266: dream vision

I went to bed at 9:30 last night. Too bad I only got a couple of hours of sleep!

My mind would not shut its trap.

( Just so's you know, these pictures have nothing to do with the content! I really should have used Sugar Snap images to illustrate this post. But,  whatever.)

I hadn't been nervous or stressed about Quilt Market at all. This week I popped in on a few fellow designers' blogs and saw what they were doing for Market. Now I'm stressed. See, that's why I hardly ever read blogs anymore! I end up overwhelmed and feeling less-than.

I'm torn.

I want to just take it easy and use what I have and not worry about it. You know, take a light-touch approach and trust that the fabric itself is enough- that I am enough just as I am.

And I can't deny the urge I have to go all out and spend the next few days in a sewing frenzy . 

>sigh<

We'll see. I do want to finish my Sugar Scrap quilt. And I would like to make something simple.

 Are any of you coming to my Schoolhouse? (for those who don't know, Schoolhouse is a daylong series of  15 minute presentations the day before Market opens) Last night, when I should have been sleeping, I was going over what I want to say during my talk. Did I tell you that the room seats, like, a hundred people? I certainly don't expect a hundred people to show up, but- dang! If you go, please smile at me- I will be really nervous!

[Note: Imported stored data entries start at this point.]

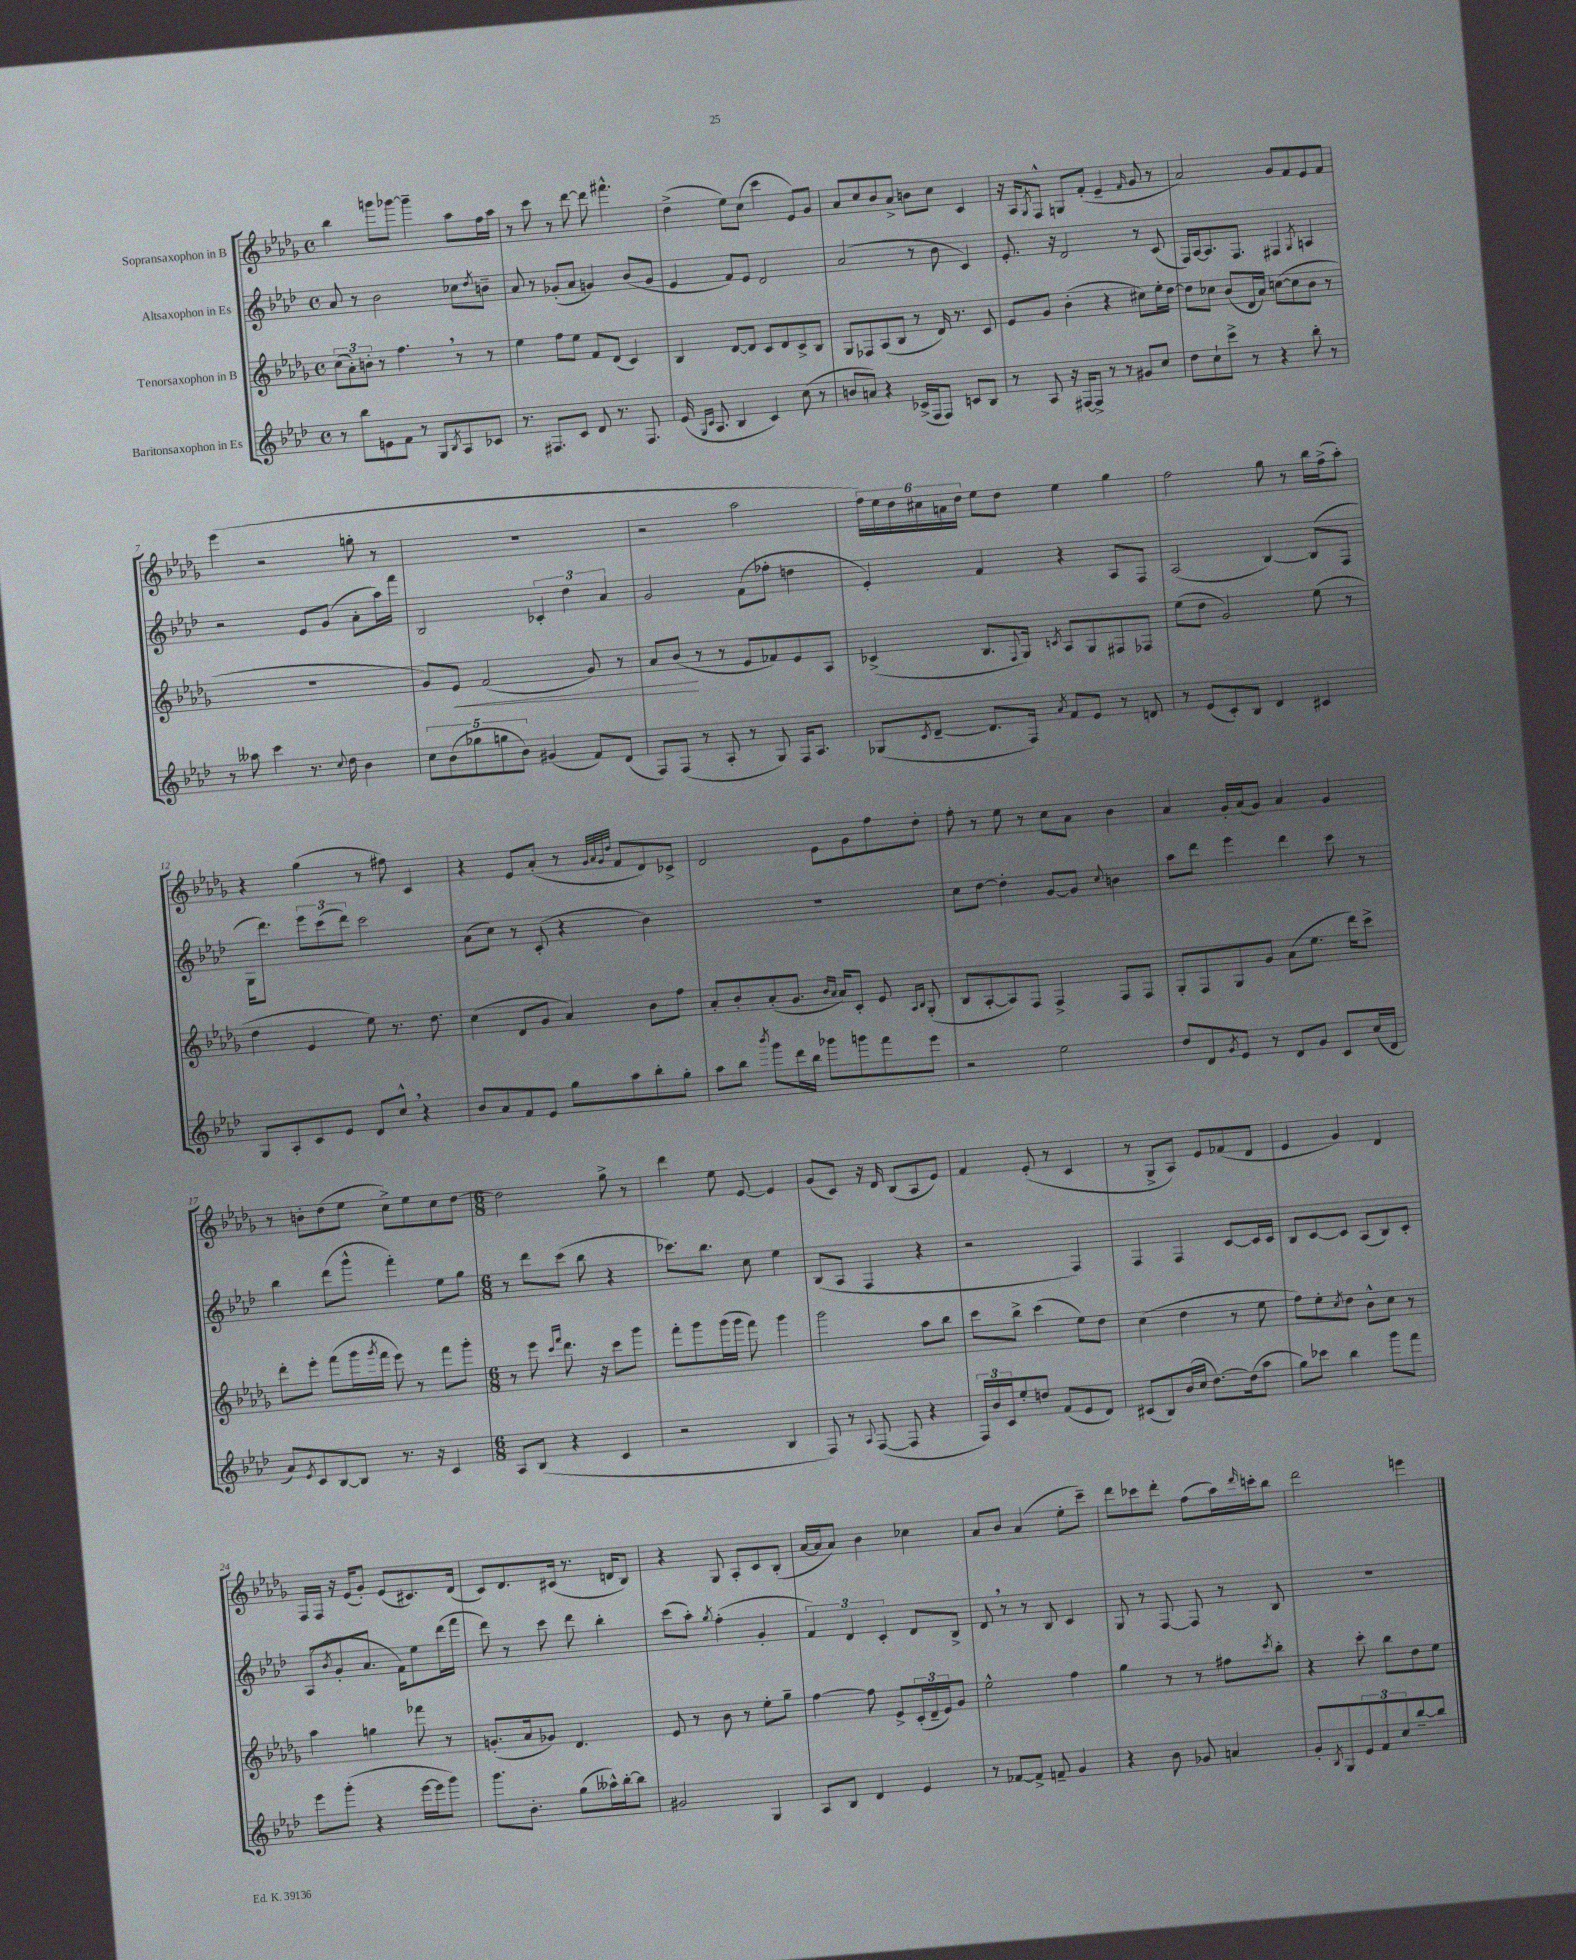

**kern	**kern	**dynam	**kern	**kern
*part4	*part3	*part3	*part2	*part1
*staff4	*staff3	*staff3	*staff2	*staff1
*I"Baritonsaxophon in Es	*I"Tenorsaxophon in B	*	*I"Altsaxophon in Es	*I"Sopransaxophon in B
*clefG2	*clefG2	*	*clefG2	*clefG2
*k[b-e-a-d-]	*k[b-e-a-d-g-]	*	*k[b-e-a-d-]	*k[b-e-a-d-g-]
*M4/4	*M4/4	*	*M4/4	*M4/4
*met(c)	*met(c)	*	*met(c)	*met(c)
=1	=1	=1	=1	=1
8r	(12cc\L	.	8a-/	4bb-\
.	12a-'\)	.	.	.
8bb-\L	.	.	8r	.
.	12bn'\J	.	.	.
8en\	8r	.	2b-\	8gggn\L
8f\J	4.ff,\	.	.	[8ggg-X\J
8r	.	.	.	4ggg-~\]
8G/L	.	.	.	.
8qB-/	.	.	.	.
8A-/	8r	.	8cc-X\L	8aa-\L
.	.	.	8qdd-/	.
8c-X/J	8r	.	8bn~\J	16ff\L
.	.	.	.	16aa-\JJ
=2	=2	=2	=2	=2
8.r	4ee-\	.	8a-/	8r
.	.	.	8r	8ccc\
8.F#X/L	.	.	.	.
.	8ff\L	.	(8g-X'/L	8r
8c/J	8ee-\J	.	8a-/J	[8ddd-\
8d-/	8f/L	.	4gn/)	8ddd-\]
8.r	(8d-/J	.	.	4.fff#X^^\
.	4c/)	.	(8b-/L	.
8.F#/	.	.	.	.
.	.	.	8g/J	.
=3	=3	=3	=3	=3
(16e-/	4B-/	.	4e-/	(4dd-^\
16qqG/LL	.	.	.	.
16qqc/JJ	.	.	.	.
8.A-/	.	.	.	.
4B-/	[8d-/L	.	8f/L)	8ee-\L)
.	8d-/J]	.	8e-/J	(8cc\J
4c/)	8c/L	.	2d-/	4ccc\
.	8d-/	.	.	.
(8cc\	8c^/	.	.	8e-/L)
8r	8B-/J	.	.	8g-/J
=4	=4	=4	=4	=4
8bn/L	8G-/L	.	(2a-/	8a-/L
8an/J)	8F-X/	.	.	8cc/
4r	(8A-/	.	.	8b-/
.	8B-/J	.	.	8a-^/J
(16c-X^/LL	8r	.	8r	8bn\L
16F/J	.	.	.	.
8F/J)	16d-/)	.	8b-\	8cc\J
.	8.r	.	.	.
8cn/L	.	.	4c/)	4c/
8B-/J	8c/	.	.	.
=5	=5	=5	=5	=5
8r	8e-/L	.	8.e-'/	16r
.	.	.	.	16A-/KL
.	.	.	.	8qG-/
8A-/	8g-/J	.	.	8F^^/J
.	.	.	16r	.
16r	(4b-'\	.	2d-/	8Gn/L
[16F#X/KL	.	.	.	.
8F#^/J]	.	.	.	(8f'/J
8r	4r	.	.	4e-~/
8r	.	.	.	.
.	.	.	.	16qqf/
8g#X/L	8cc#X\L)	.	8r	8g-/
8cc/J	16ee-'\L	.	(8c/	8r
.	[16dd-\JJ	.	.	.
=6	=6	=6	=6	=6
8dd-\L	8dd-\L]	.	16F/LL)	2a-/)
.	.	.	[16A-/J	.
8cc`\	8cc-X\J	.	8.A-/]	.
8ccc^\J	(8b-/L	.	.	.
.	.	.	8.F/J	.
8r	16d-/L	.	.	.
.	16a-/JJ)	.	.	.
4r	([8ccn\L	.	4F#X/	8g-/L
.	8cc\]	.	.	8f/
.	.	.	8qG/	.
8bb-'\	8b-\J	.	4An/	8e-/
8r	8r	.	.	8f/J
!!LO:LB:g=z
=7	=7	=7	=7	=7
8r	1r	.	2r	(4eee-\
8aa--X\	.	.	.	.
4ccc\	.	.	.	2r
8.r	.	.	8e-/L	.
.	.	.	(8g/J	.
8qqcc/	.	.	.	.
16dd-\	.	.	.	.
4b-\	.	.	8a-'\L	8ggn'\
.	.	.	16aa-\L)	8r
.	.	.	16fff\JJ	.
=8	=8	=8	=8	=8
10cc\L	8g-/L)	.	2B-/	1r
(10b-\	.	.	.	.
!	!	!LO:HP:b	!	!
.	8e-/J	<	.	.
10gg-X\	.	.	.	.
.	(2f/	.	.	.
10ggn\	.	.	.	.
10b-\J)	.	.	.	.
(4g#X/	.	.	6c-X'/	.
.	.	.	6dd-\	.
8f/L)	8g-/)	.	.	.
.	.	.	6a-/	.
(8d-/J	8r	.	.	.
=9	=9	=9	=9	=9
8F/L)	8a-/L	.	2g/	2r
(8F/J	(8b-/J	.	.	.
8r	8r	[	.	.
8A-'/	8r	.	.	.
8r	8e-/L	.	(8f\L	2aa-\
8G/)	8f-X/)	.	8ff-X'\J	.
16F/KL	8e-/	.	4ddn\	.
8.A-/J	.	.	.	.
.	8A-/J	.	.	.
=10	=10	=10	=10	=10
(8G-X/L	(4c-X^/	.	4e-'/)	24ff\LL)
.	.	.	.	24ee-\
.	.	.	.	24dd-\
8qc/	.	.	.	.
[8d-~/J	.	.	.	24cc#X\
.	.	.	.	24an\
.	.	.	.	24dd-\JJ
8.d-/L]	8.B-/L	.	4f/	8ee-\L
.	.	.	.	8dd-\J
.	8qqF/	.	.	.
16F/Jk)	16G-/Jk)	.	.	.
8qa-/	8qcn/	.	.	.
8f/L	8A-/L	.	4r	4ee-\
8e-/J	8G-/	.	.	.
8r	8F#X/	.	8A-/L	4gg-\
8dn/	8F-X/J	.	8F/J	.
=11	=11	=11	=11	=11
8r	(8ee-\L	.	(2A-/	2ff\
(8e-/L	8dd-\J	.	.	.
8c'/)	2g-/)	.	.	.
8B-/J	.	.	.	.
4d-/	.	.	[4B-/)	8gg-\
.	.	.	.	8r
4c#X/	(8ee-\	.	(8B-/L]	16bb-\LL
.	.	.	.	(16ff^\J
.	8r	.	8F/J	8aa-'\J)
!!LO:LB:g=z
=12	=12	=12	=12	=12
8G/L	4dd-\	.	16G\KL	4r
.	.	.	8.ddd-\J)	.
8A-'/	.	.	.	.
8c/	4e-/	.	12eee-\L	(4gg-\
.	.	.	(12ccc\	.
8e-/J	.	.	.	.
.	.	.	12ddd-\J)	.
8d-/L	8ee-\)	.	2ccc\	8r
8cc^^,/J	8.r	.	.	8ff#X\)
4r	.	.	.	4c/
.	8.dd-\	.	.	.
=13	=13	=13	=13	=13
8b-/L	(4cc\	.	(8a-\L	4r
8a-/	.	.	8cc\J)	.
8f/	8d-/L	.	8r	8e-/L
8e-/J	8g-/J	.	(8c'/	(8a-'/J
8gg\L	4a-/)	.	4r	8r
.	.	.	.	32qqg-/LLL
.	.	.	.	32qqa-/
.	.	.	.	32qqg-/
.	.	.	.	32qqdd-/JJJ
8aa-\	.	.	.	8f/L
8bb-'\	8b-\L	.	4b-\)	8d-/)
8gg'\J	8ff\J	.	.	8c-X^/J
=14	=14	=14	=14	=14
8aa-\L	8a-'/L	.	1r	2d-/
8bb-\J	8b-'/	.	.	.
8qbbb-/	.	.	.	.
8ggg\L	(8a-'/	.	.	.
16ddd-\L	8.g-/J	.	.	.
16bb-\JJ	.	.	.	.
8ggg-X\L	.	.	.	8e-\L
.	16qqb-/LL	.	.	.
.	16qqa-/JJ	.	.	.
.	16a-/KL)	.	.	.
8gggn\	8c'/J	.	.	8g-\
8fff\	8e-/	.	.	8ff\
.	16qqA-/LL	.	.	.
.	16qqB-/JJ	.	.	.
8eee-\J	(8G-'/	.	.	8dd-'\J
=15	=15	=15	=15	=15
2r	8B-/L	.	8cc\L	8ff'\
.	[8A-'/	.	[8dd-\J	8r
.	8A-/])	.	4dd-'\]	8ee-\
.	8F/J	.	.	8r
2ee-\	4F^/	.	[8g/L	8cc\L
.	.	.	8g/J]	8a-\J
.	.	.	8qqcc/	.
.	8F/L	.	4bn\	4b-\
.	8F/J	.	.	.
=16	=16	=16	=16	=16
8dd-/L	8G-'/L	.	8aa-\L	4a-/
8d-/	8F/	.	8ddd-\J	.
8qg/	.	.	.	.
8e-/J	8G-/	.	4eee-\	16g-'/LL
.	.	.	.	(16a-/J
8r	8g-/J	.	.	8g-/J)
8d-/L	(8a-\L	.	4ddd-\	4a-/
8g/J	8.ee-\J	.	.	.
8c/L	.	.	8ccc\	4g-/
.	16ddd-\KL)	.	.	.
(16cc/L	8ccc^\J	.	8r	.
16d-/JJ	.	.	.	.
!!LO:LB:g=z
=17	=17	=17	=17	=17
8a-/L)	8ddd-'\L	.	4bb-\	8r
8qe-/	.	.	.	.
8c/	8eee-'\J	.	.	8bn'\L
[8B-/	(8fff\L	.	(8ddd-\L	(8dd-\
8B-/J]	16ggg-\L	.	8ggg^^\J	8ee-\J
.	8qggg-/	.	.	.
.	16fff\JJ	.	.	.
8.r	8eee-\)	.	4fff'\)	8cc^\L)
.	8r	.	.	8ee-\
16r	.	.	.	.
4c/	8fff\L	.	8ee-\L	8cc\
.	8ggg-'\J	.	8gg\J	[8dd-\J
=18	=18	=18	=18	=18
*M6/8	*M6/8	*	*M6/8	*M6/8
8A-/L	8r	.	8r	2dd-\]
(8B-/J	8eee-\	.	8ddd-\L	.
.	16qqccc/LL	.	.	.
.	16qqfff/JJ	.	.	.
4r	8.ddd-\	.	(8ccc\J	.
.	.	.	8bb-\	.
.	16r	.	.	.
4c/	8ccc\L	.	4r	8gg-^\
.	8ggg-\J	.	.	8r
=19	=19	=19	=19	=19
2r	8fff'\L	.	8.ccc-X\L)	4ddd-\
.	8ggg-\	.	.	.
.	.	.	8.bb-\J	.
.	(16ggg-\L	.	.	8ee-\
.	16ggg-\JJ	.	.	.
.	8fff\)	.	8cc\	[8e-/
4B-/	4ggg-\	.	4ee-\	4e-/]
=20	=20	=20	=20	=20
8F/)	2ggg-\	.	(8B-/L	(8g-/L
8r	.	.	8A-/J	8c/J)
8qqA-/	.	.	.	.
([8F/	.	.	4F/	16r
.	.	.	.	16d-/
8F/]	.	.	.	(8B-/L
4r	8aa-\L	.	4r	8A-/
.	8bb-\J	.	.	8e-/J)
=21	=21	=21	=21	=21
24F/LL)	8ccc\L	.	2r	4f/
24b-/	.	.	.	.
24c/J	.	.	.	.
8ee-'/	8bb-^\J	.	.	.
8ddn/J	(4ccc\	.	.	(8e-'/
(8f/L	.	.	.	8r
8e-/	8ee-\L)	.	4F/)	4c/
8d-/J)	8dd-\J	.	.	.
=22	=22	=22	=22	=22
(8c#X/L	(4cc\	.	4F/	8r
8B-/)	.	.	.	8G-^/L
(16b-/L	4dd-\	.	4F/	8A-/J)
16cc/JJ	.	.	.	.
[8.dd-\L)	.	.	.	8e-/L
.	8r	.	[8c/L	(8f-X/
(16dd-\k]	.	.	.	.
8aa-\J	8ee-\	.	16c/L]	8d-/J
.	.	.	16c/JJ	.
=23	=23	=23	=23	=23
8gg\L)	8ff\L)	.	8B-/L	4e-/
8ccc-X\J	8ee-'\	.	[8c/	.
.	8qcc/	.	.	.
4bb-\	8dd-\J	.	8c/J]	4g-/)
.	8b-^^\L	.	(8A-/L	.
8ggg\L	8cc\J	.	8B-/)	4d-/
8fff\J	8r	.	8c'/J	.
!!LO:LB:g=z
=24	=24	=24	=24	=24
8eee-\L	4aa-\	.	(8A-/L	16F/LL
.	.	.	.	16F/JJ
.	.	.	8qb-/	.
(8ggg'\J	.	.	8g'/	16r
.	.	.	.	(16e-/KL
4r	4ggn\	.	8.a-/J	8g-'/J)
.	.	.	.	(8e-/L
.	.	.	16f\KL)	.
[16eee-\LL	8fff-X\	.	8ee-\	8.c#X/)
16eee-\J]	.	.	.	.
8ggg\J)	8r	.	(16ddd-\L	.
.	.	.	16fff\JJ	(16d-/Jk
=25	=25	=25	=25	=25
8.ggg\L	(8.gn'/L	.	8ddd-\)	8c/L)
.	.	.	8r	8.d-/
8.b-'\J	16a-/k	.	.	.
.	8g-X/J)	.	8ccc\	.
.	.	.	.	(16c#X/Jk
(8gg\L	4.d-/	.	8ddd-\	8.r
16aa--X^^\L)	.	.	4bb-'\	.
[16bb-'\J	.	.	.	16dn/KL
8bb-\J]	.	.	.	8B-/J)
=26	=26	=26	=26	=26
2g#X/	8e-/	.	(8ccc\L	4r
.	8r	.	8aa-'\J)	.
.	.	.	8qgg/	.
.	8b-\	.	(4ff'\	8G-/
.	8r	.	.	8A-'/L
4G/	8ee-'\L	.	4g'/	8c/
.	8gg-~\J	.	.	(8B-'/J
=27	=27	=27	=27	=27
8A-/L	[4ff\	.	6f/)	[16a-/LL
.	.	.	.	16a-/J]
8B-/J	.	.	.	8a-/J)
.	.	.	6d-/	.
4d-/	8ff\]	.	.	4b-\
.	.	.	6c'/	.
.	8e-^/L	.	.	.
4e-/	(24c'/L	.	8d-/L	4cc-X\
.	24d-~/	.	.	.
.	24e-/J)	.	.	.
.	8g-/J	.	8B-^/J	.
=28	=28	=28	=28	=28
8r	2ee-^^\	.	8d-,/	8a-/L
[8f-X/L	.	.	8r	8b-/J
8f-^/J]	.	.	8r	(4a-/
8fn~/	.	.	8B-/	.
4g/	4ff\	.	4c/	8ee-'\L
.	.	.	.	8ccc~\J)
=29	=29	=29	=29	=29
4r	4gg-\	.	8G/	8ddd-\L
.	.	.	8r	8ccc-X\
8b-\	8r	.	[8F/	8ddd-'\J
8g-X/	8r	.	8F/]	(8ff\L
4an/	8ff#X\L	.	8r	16aa-\L)
.	.	.	.	16qqddd-/
.	.	.	.	16cccn'\J
.	8qccc/	.	.	.
.	8bb-'\J	.	8B-/	8bb-\J
=30	=30	=30	=30	=30
8g'/L	4r	.	2.r	2ddd-\
8qB-/	.	.	.	.
8G/	.	.	.	.
12e-/	8ccc'\	.	.	.
12f/	.	.	.	.
.	8bb-\L	.	.	.
12cc/	.	.	.	.
[8bb-~/	8dd-\	.	.	4eeen\
8bb-/J]	8ee-\J	.	.	.
==	==	==	==	==
*-	*-	*-	*-	*-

I can't believe it's really here- the debut of my first fabric line for Free Spirit! A dream come true. I never expected this for my life. I really didn't. I was resigned to a life of unskilled labor and bottled potential. Just a handful of years ago, I was so anxious all the time that I would sweat and blush and stammer just checking out in the grocery store. Now I am going to present my own fabric line in a room that seats 100 people? Coo coo. Coo coo, I tell you.

I recently reconnected with my high school Fine Arts teacher. When I was in school,  I was  depressed  and had a turbulent home life. I was afraid of everything, excruciatingly shy and I hated myself.  I was really excited to share with him what I have been doing. When I did, he expressed to me how happy he is for me, how proud of me he is.

He said, "I always knew you'd find your way."

Thanks for being here with me as I continue to find it.